Stored data
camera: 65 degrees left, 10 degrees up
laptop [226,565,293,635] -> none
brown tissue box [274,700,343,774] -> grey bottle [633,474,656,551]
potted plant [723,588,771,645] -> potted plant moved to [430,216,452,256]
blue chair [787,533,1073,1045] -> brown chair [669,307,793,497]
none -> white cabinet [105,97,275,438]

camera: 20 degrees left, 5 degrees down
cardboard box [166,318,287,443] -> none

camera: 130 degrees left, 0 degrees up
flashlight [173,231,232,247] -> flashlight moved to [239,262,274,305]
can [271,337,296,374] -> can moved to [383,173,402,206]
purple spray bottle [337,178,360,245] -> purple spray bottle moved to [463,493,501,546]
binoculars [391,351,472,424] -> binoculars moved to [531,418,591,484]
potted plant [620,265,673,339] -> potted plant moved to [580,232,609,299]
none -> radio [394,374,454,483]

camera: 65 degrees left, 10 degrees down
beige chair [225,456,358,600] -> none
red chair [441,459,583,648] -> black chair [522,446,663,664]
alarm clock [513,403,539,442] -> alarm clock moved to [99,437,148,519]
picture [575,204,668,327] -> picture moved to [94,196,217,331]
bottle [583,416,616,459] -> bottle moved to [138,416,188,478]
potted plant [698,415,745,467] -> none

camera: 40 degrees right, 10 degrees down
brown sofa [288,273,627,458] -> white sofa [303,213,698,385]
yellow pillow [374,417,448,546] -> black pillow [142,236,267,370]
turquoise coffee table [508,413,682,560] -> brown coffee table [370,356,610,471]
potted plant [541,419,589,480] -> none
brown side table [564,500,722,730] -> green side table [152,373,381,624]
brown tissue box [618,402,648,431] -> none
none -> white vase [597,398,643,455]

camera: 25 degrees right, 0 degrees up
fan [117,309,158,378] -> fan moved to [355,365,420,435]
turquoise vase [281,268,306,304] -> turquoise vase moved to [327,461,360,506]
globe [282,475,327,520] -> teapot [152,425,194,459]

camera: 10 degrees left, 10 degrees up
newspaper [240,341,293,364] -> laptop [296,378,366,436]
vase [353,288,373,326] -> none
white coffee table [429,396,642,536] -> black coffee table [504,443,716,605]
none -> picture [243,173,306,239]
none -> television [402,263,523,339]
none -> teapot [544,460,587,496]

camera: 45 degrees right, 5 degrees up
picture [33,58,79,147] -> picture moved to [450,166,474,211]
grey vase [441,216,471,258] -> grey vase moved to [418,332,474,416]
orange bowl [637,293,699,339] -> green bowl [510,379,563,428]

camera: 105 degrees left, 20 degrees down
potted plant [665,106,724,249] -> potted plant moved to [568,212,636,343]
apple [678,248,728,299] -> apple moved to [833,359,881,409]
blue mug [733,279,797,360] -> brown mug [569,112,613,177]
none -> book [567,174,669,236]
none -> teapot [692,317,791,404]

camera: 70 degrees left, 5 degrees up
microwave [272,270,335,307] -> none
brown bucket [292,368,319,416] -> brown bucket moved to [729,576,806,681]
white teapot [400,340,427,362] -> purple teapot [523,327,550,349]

* TASK GOAL *
Scan the records above for the word "brown". Copy each line that has it.

* WRITTEN REPLY *
brown tissue box [274,700,343,774] -> grey bottle [633,474,656,551]
blue chair [787,533,1073,1045] -> brown chair [669,307,793,497]
brown sofa [288,273,627,458] -> white sofa [303,213,698,385]
turquoise coffee table [508,413,682,560] -> brown coffee table [370,356,610,471]
brown side table [564,500,722,730] -> green side table [152,373,381,624]
brown tissue box [618,402,648,431] -> none
blue mug [733,279,797,360] -> brown mug [569,112,613,177]
brown bucket [292,368,319,416] -> brown bucket moved to [729,576,806,681]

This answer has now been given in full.